# Chaitanya's Random Pages

## March 26, 2014

### Inverse variance weighting form of the conditional covariance of multivariate Gaussian vectors

Filed under: mathematics — ckrao @ 5:48 am

Let $X$ and $V$ be independent zero-mean real Gaussian vectors of respective length $m$ and $n$ with respective invertible covariance matrices $\Sigma_X$ and $\Sigma_V$. Let $C$ be a full-rank $m \times n$ matrix and define $Y$ by $\displaystyle Y = CX + V.\quad\quad(1)$

If we are given the vector $X$ we know that $Y$ will be Gaussian with mean $CX$ and covariance $\Sigma_V$.

However suppose we are given $Y$ and wish to find the conditional distribution of $X|Y$. Here we may think of $X$ as a hidden variable and $Y$ as the observed variable. In this case the result is a little more involved. If we recover the results of this earlier blog post, $(X^T,Y^T)$ is jointly Gaussian and so $X|Y$ is Gaussian with mean $\displaystyle E[X|Y] = E[X] + \text{cov}(X,Y)(\text{cov}(Y))^{-1}(Y - E[Y])\quad\quad(2)$

and covariance $\displaystyle \text{cov}(X|Y) = \text{cov}(X) - \text{cov}(X,Y)\text{cov}(Y)^{-1}\text{cov}(Y,X).\quad\quad(3)$

(Here $\text{cov}(A,B) := E[AB^T]$ is the cross-covariance of $A$ and $B$, while $\text{cov}(A):= \text{cov}(A,A)$.)

### TASK SET
(1) Write out every numbered equation in the post on conditional covariance of Gaussian vectors, each with its number.
(2) Echo the post on conditional covariance of Gaussian vectors from "### Inverse variance" up to and including "and covariance $\Sigma_V$.".
The listing that follows was drawn from a separate source and has no connection to the post above.

Extracted records
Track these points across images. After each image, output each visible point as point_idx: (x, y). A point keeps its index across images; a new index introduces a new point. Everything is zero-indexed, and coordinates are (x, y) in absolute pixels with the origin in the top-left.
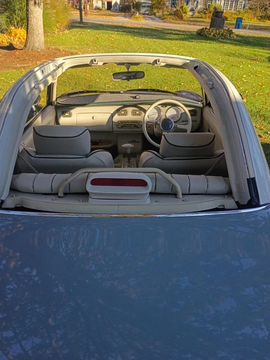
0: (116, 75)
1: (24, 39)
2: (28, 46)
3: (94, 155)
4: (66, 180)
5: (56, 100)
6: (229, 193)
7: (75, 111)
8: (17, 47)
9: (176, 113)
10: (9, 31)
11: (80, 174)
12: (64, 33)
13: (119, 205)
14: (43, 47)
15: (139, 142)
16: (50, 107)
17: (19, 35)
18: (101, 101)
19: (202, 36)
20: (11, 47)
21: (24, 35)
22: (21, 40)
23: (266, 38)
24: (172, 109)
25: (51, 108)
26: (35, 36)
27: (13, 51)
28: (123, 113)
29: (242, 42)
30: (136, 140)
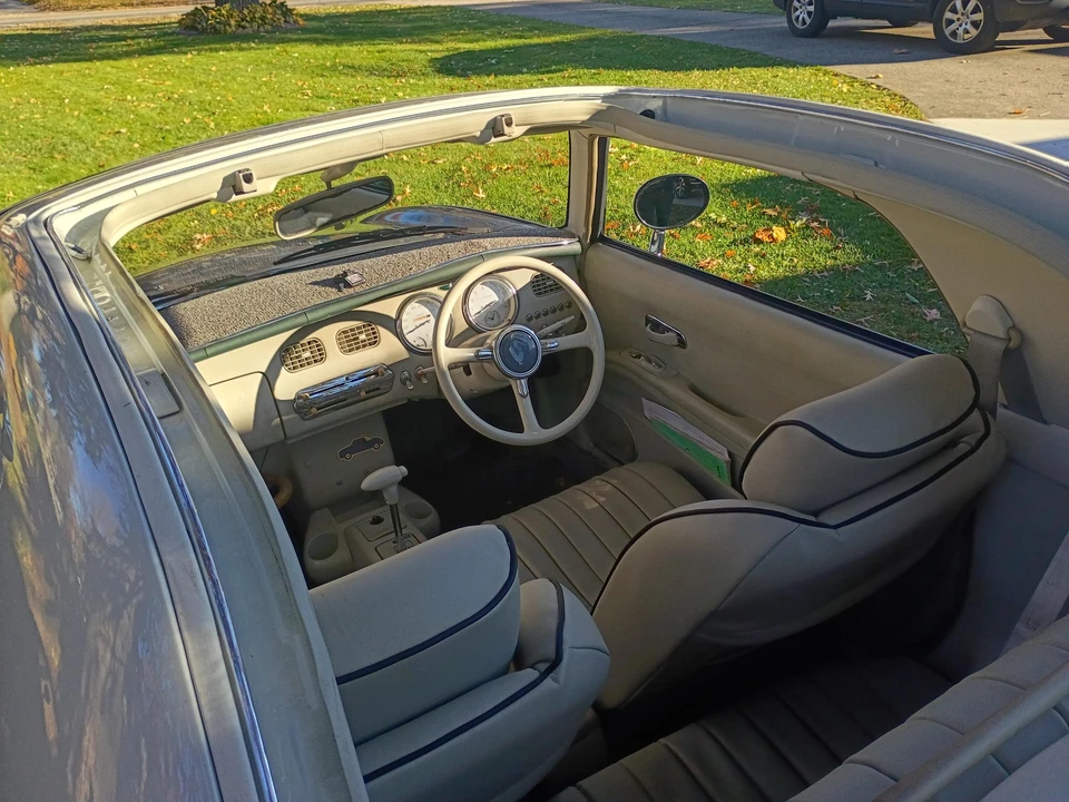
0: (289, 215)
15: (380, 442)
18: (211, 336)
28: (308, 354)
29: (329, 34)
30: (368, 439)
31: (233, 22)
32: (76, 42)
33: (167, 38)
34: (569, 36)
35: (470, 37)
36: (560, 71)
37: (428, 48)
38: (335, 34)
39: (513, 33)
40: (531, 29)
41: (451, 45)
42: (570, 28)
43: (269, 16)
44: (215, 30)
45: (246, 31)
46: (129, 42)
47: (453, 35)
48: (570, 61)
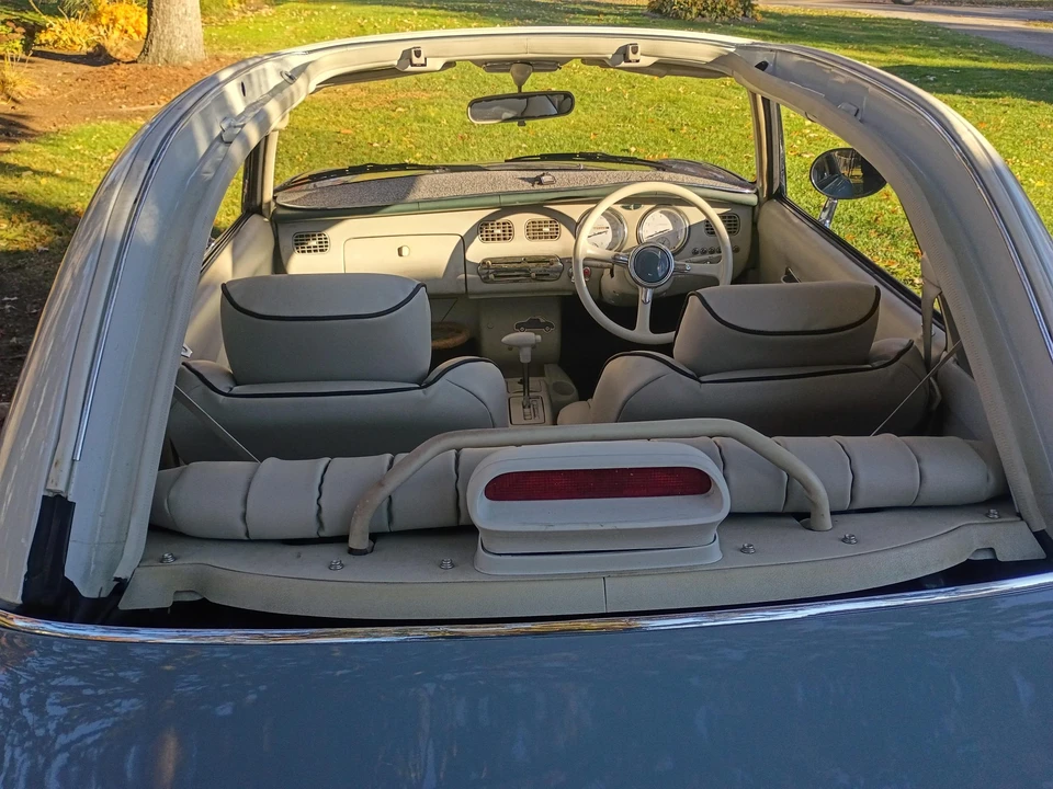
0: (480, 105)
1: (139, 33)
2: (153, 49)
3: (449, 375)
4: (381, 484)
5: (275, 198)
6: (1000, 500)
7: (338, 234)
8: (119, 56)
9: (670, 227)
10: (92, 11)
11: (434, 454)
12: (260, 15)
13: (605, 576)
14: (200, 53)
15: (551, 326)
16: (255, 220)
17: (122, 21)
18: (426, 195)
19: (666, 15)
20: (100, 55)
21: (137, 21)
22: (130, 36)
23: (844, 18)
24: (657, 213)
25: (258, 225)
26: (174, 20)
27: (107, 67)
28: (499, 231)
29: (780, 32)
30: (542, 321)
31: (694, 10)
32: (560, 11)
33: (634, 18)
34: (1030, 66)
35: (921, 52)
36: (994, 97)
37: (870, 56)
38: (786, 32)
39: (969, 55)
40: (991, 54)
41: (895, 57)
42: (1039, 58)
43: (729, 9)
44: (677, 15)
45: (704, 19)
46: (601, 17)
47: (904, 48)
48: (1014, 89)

### TASK ANSWERS
(1)
(1) $Y = CX + V$
(2) $E[X|Y] = E[X] + \text{cov}(X,Y)(\text{cov}(Y))^{-1}(Y - E[Y])$
(3) $\text{cov}(X|Y) = \text{cov}(X) - \text{cov}(X,Y)\text{cov}(Y)^{-1}\text{cov}(Y,X)$

(2)
### Inverse variance weighting form of the conditional covariance of multivariate Gaussian vectors

Filed under: mathematics — ckrao @ 5:48 am

Let $X$ and $V$ be independent zero-mean real Gaussian vectors of respective length $m$ and $n$ with respective invertible covariance matrices $\Sigma_X$ and $\Sigma_V$. Let $C$ be a full-rank $m \times n$ matrix and define $Y$ by $\displaystyle Y = CX + V.\quad\quad(1)$

If we are given the vector $X$ we know that $Y$ will be Gaussian with mean $CX$ and covariance $\Sigma_V$.